Nesta entrevista, Kaézia compartilha sua trajetória, os desafios enfrentados e sua visão para um futuro mais inclusivo, conectado e sustentável na produção de café conilon especial.

Kaézia Bianchini, produtora de café conilon no Espírito Santo

Essa viagem, a convite da Nescafé, ao Espírito Santo foi uma experiência única. Conhecer Kaézia e sua família foi especial. Cássio, pai de Kaézia e de Kiki, é viveirista de mudas de café e transmitiu sua paixão pelas lavouras para as filhas. Ambas foram para a cidade, estudaram, e depois decidiram voltar para a fazenda. Juntas, em família, revolucionaram a produção de café.


Viveiro de mudas de café na fazenda da Kaézia Foto: Arquivo pessoal

O viveiro que antes abrigava 330 mudas passou para 600 e, hoje, já conta com impressionantes 1 milhão de mudas. A tecnologia é a grande aliada nesse processo: das planilhas financeiras ao mapeamento de cada pé de café — tudo é catalogado. E não para por aí: o sistema de irrigação também é automatizado. Com um clique, é possível monitorar temperatura, irrigação e outros dados em tempo real.

A fazenda da família Bianchini é uma das 2.200 propriedades fornecedoras de café para a Nescafé. E Kaézia é uma das protagonistas da campanha Fazedores Nescafé — sua imagem está estampada nas embalagens do café solúvel da marca.


Kaézia é uma das estrelas da campanha Nescafé Foto: Arquivo pessoal

Vem comigo e acompanhe essa jornada inspiradora pelo programa Regenera, do Nescafé Plan.

Mundo Agro: Kaézia, antes de mais nada, preciso dizer que fiquei encantada com a sua história e com todo o conhecimento que você compartilhou conosco. Para começar: o que é o café para você?


Kaézia Bianchini: O café é uma reunião. Ele permite que a gente escute o outro, que convide alguém para celebrar, para conversar. O café reúne, aproxima. Ele tem esse poder de criar conexão.

Mundo Agro: Ao longo da conversa, você mencionou sua família, seu pai, seus avós... Como essa história te trouxe até a cafeicultura?

Kaézia Bianchini: A cafeicultura tinha um estigma muito forte — era vista como algo pesado, degradante, e que não era lugar para mulheres. Mas meu pai sempre foi muito tecnológico, sempre acreditou em inovação. Quando conversamos, ele me deu carta branca para fazer mudanças na fazenda. Foi aí que vi a oportunidade de ser uma mulher no agro e fazer a diferença.

Mundo Agro: E hoje, qual é o maior desafio que você enfrenta no setor?

Kaézia Bianchini: O maior desafio é a mão de obra. O setor agropecuário ainda precisa valorizar mais os trabalhadores.
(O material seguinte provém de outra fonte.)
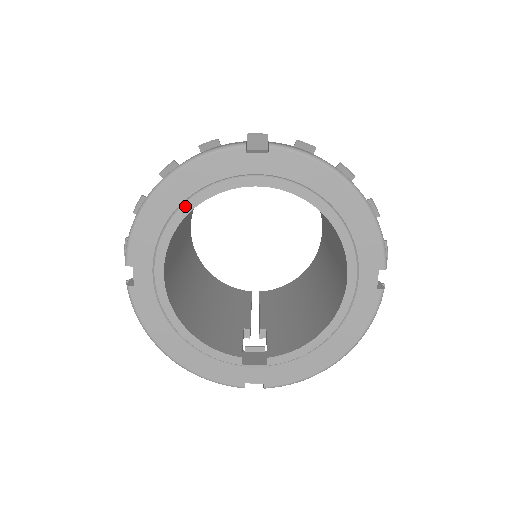
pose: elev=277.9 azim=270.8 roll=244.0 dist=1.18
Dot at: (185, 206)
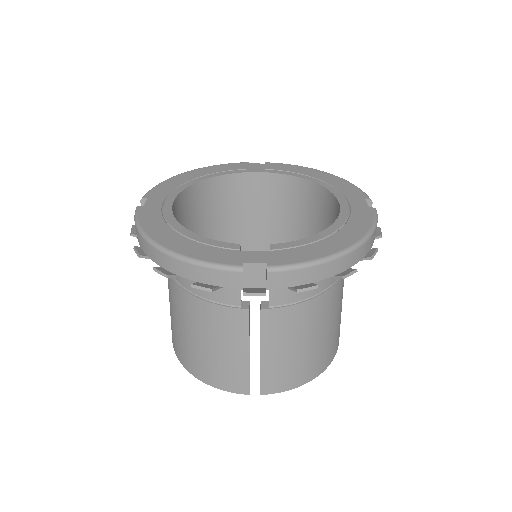
Dot at: (202, 178)
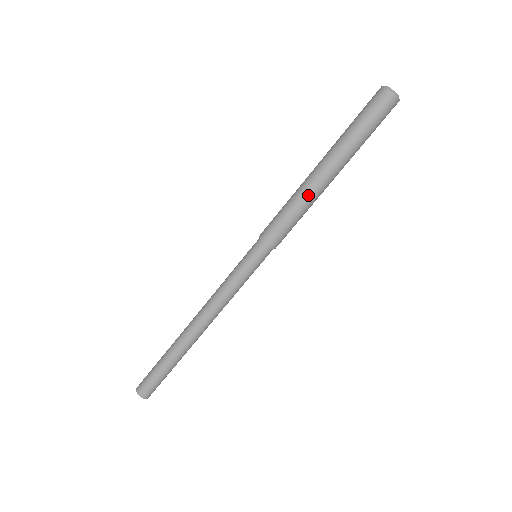
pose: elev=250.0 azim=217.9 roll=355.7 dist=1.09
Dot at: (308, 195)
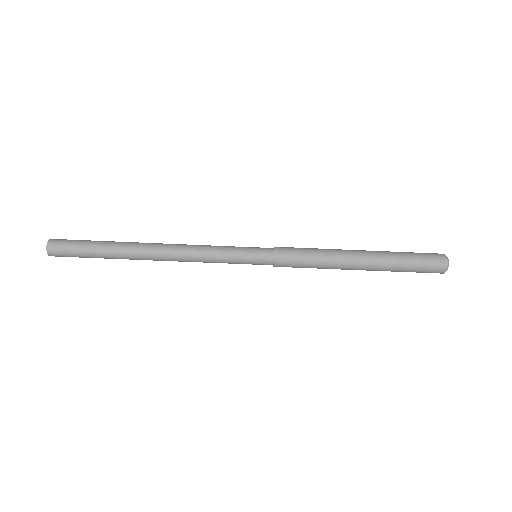
Dot at: (336, 259)
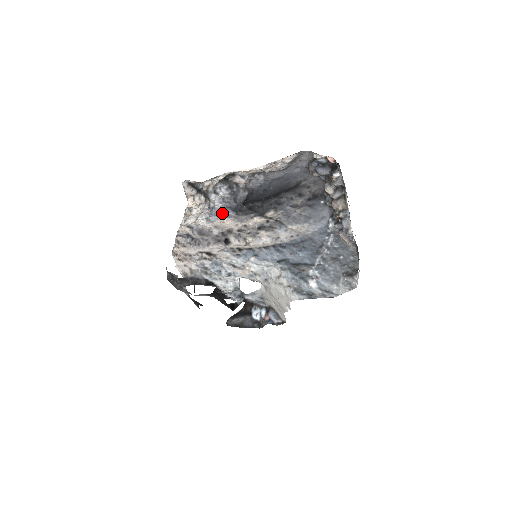
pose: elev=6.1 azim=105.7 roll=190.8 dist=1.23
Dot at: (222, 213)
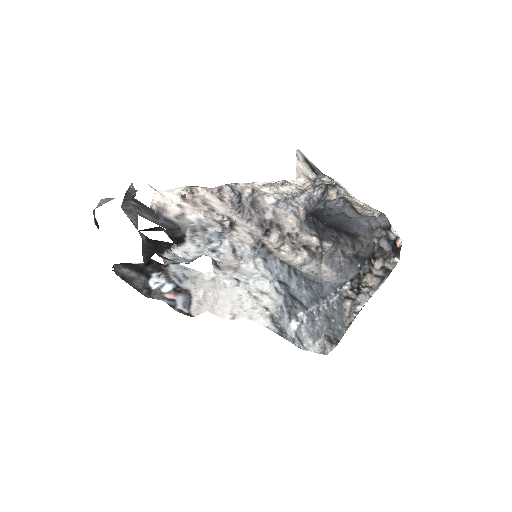
Dot at: (296, 209)
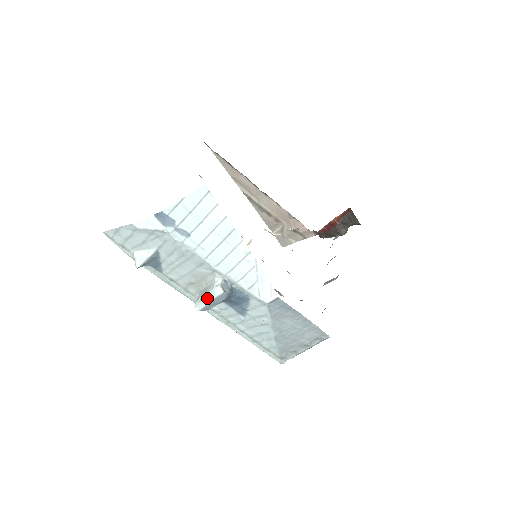
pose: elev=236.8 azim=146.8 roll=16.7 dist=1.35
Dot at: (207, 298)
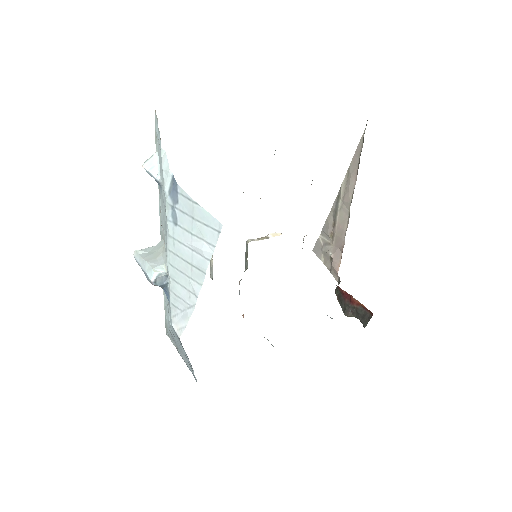
Dot at: (144, 264)
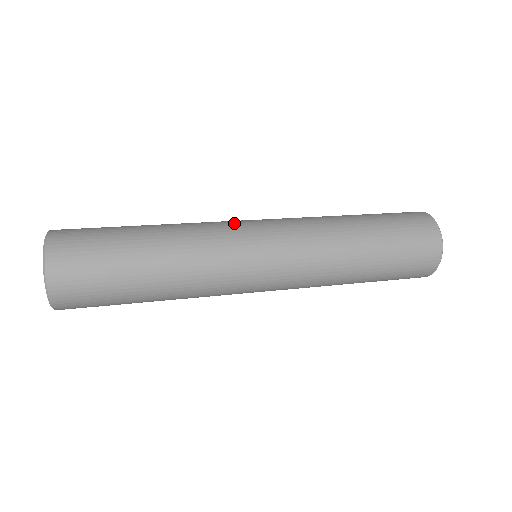
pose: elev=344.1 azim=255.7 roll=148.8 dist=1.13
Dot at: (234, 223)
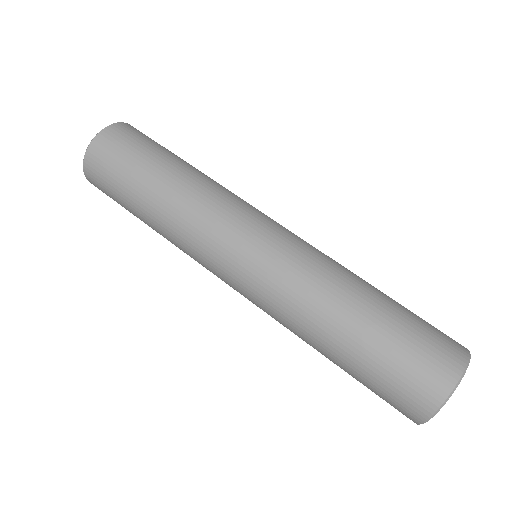
Dot at: (212, 258)
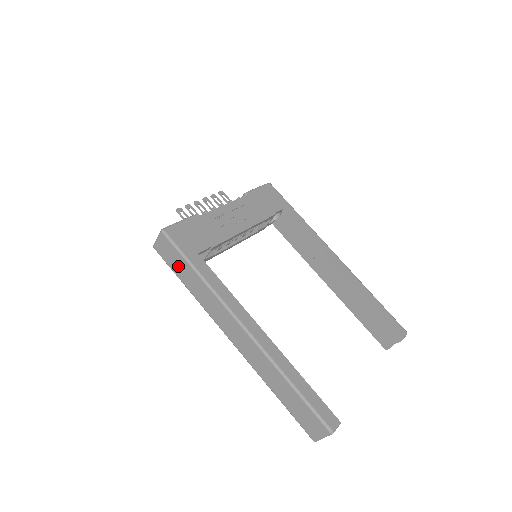
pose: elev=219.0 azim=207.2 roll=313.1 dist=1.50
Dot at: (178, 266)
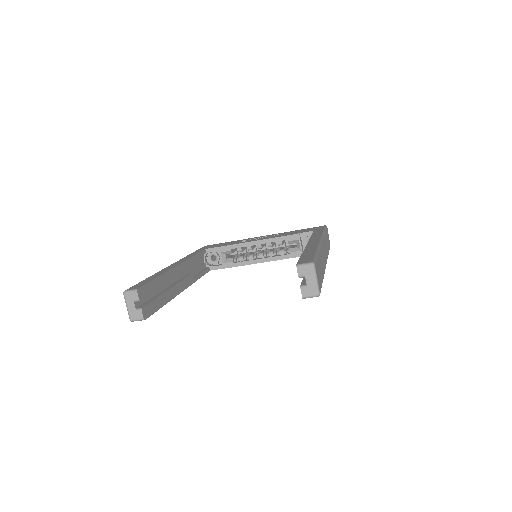
Dot at: occluded
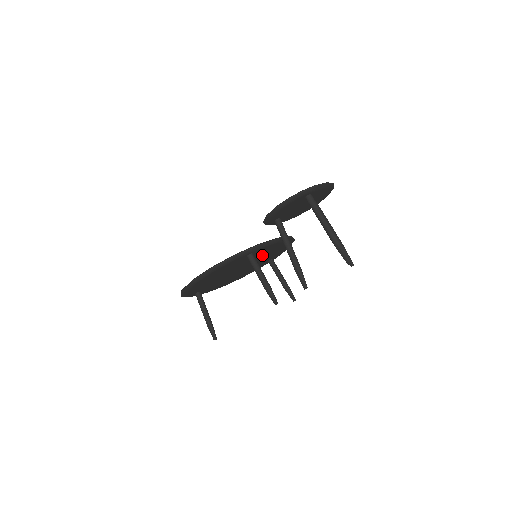
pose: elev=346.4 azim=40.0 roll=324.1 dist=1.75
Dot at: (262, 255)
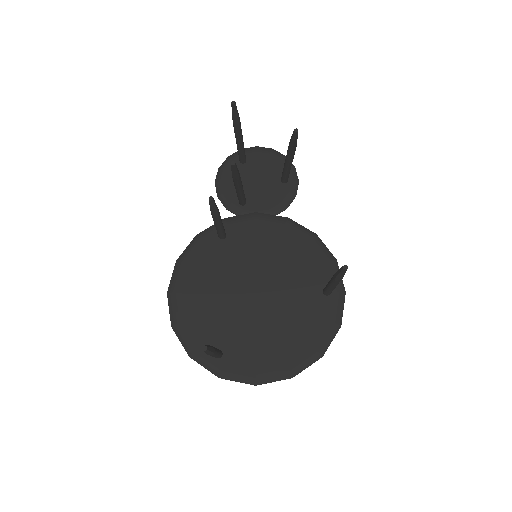
Dot at: (267, 255)
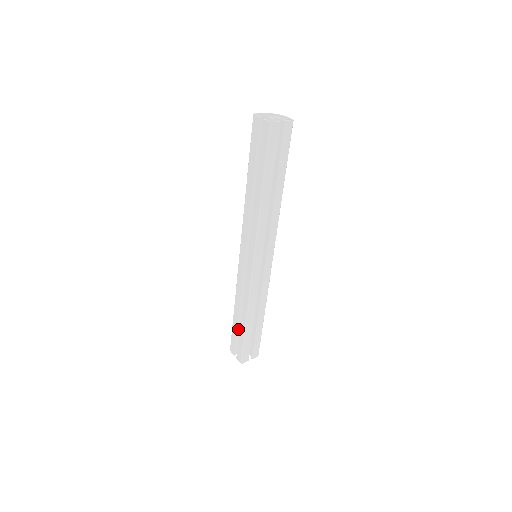
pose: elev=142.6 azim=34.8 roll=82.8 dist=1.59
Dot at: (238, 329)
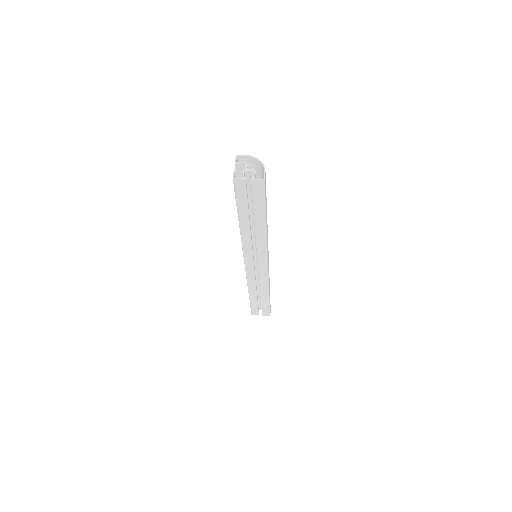
Dot at: occluded
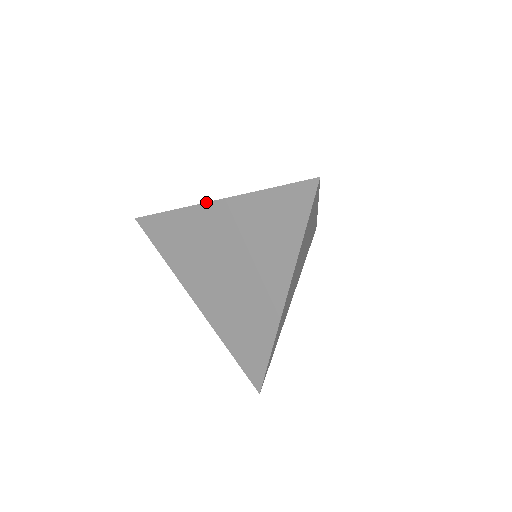
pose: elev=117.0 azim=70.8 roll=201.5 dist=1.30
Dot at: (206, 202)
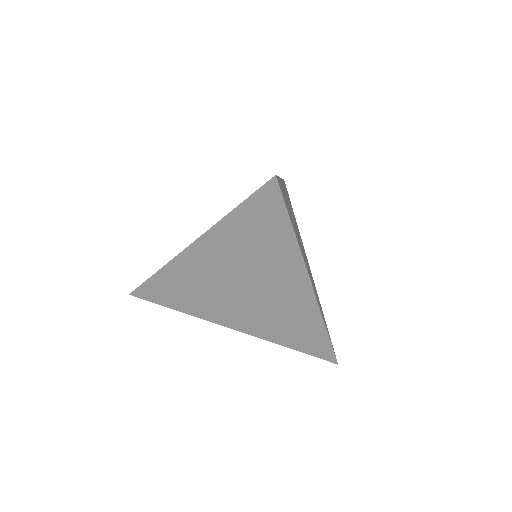
Dot at: (183, 250)
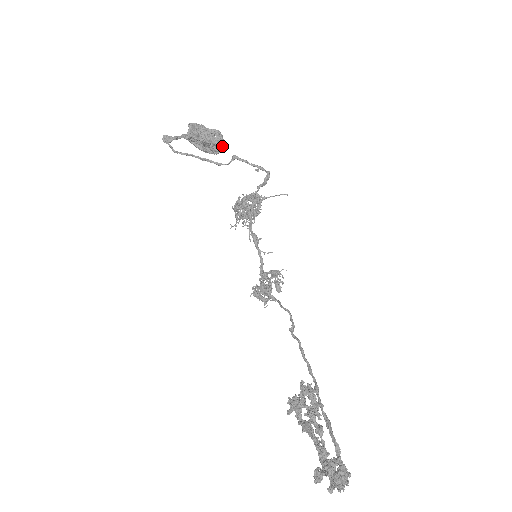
Precisamos de parceiros, como a Nescafé, para viabilizar cursos, trazer tecnologia, novas soluções. O campo está se transformando — hoje, o trabalhador rural precisa entender de implementos, manutenção, planilhas, dados. É uma nova era da cafeicultura, mais tecnológica e especializada.

Mundo Agro: E vocês já utilizam inteligência artificial na fazenda?

Kaézia Bianchini: Sim, já utilizamos. Principalmente nas áreas de irrigação e adubação. A tecnologia tem ajudado muito a otimizar o uso de recursos e melhorar nossa produtividade.

Mundo Agro: E quando você olha para o futuro, o que espera para os próximos cinco anos?

Kaézia Bianchini: Eu espero que todo mundo tenha a oportunidade de provar o café conilon especial. É um produto incrível, com muito potencial. E também quero continuar compartilhando conhecimento, incentivando outras mulheres a entrarem no agro. O meu propósito passa pela fazenda, mas vai além dela.

Mundo Agro: Você se vê longe da fazenda um dia?

Kaézia Bianchini: Sim, me vejo. Hoje, é possível controlar tudo pelo celular. Mas, mais do que isso, quero levar esse aprendizado adiante, inspirar outras mulheres, compartilhar essa paixão e visão. A fazenda é um ponto de partida, mas o propósito é maior. O café é uma reunião. Ele permite que a gente escute o outro, que convide alguém para celebrar, para conversar. O café reúne, aproxima. Ele tem esse poder de criar conexão.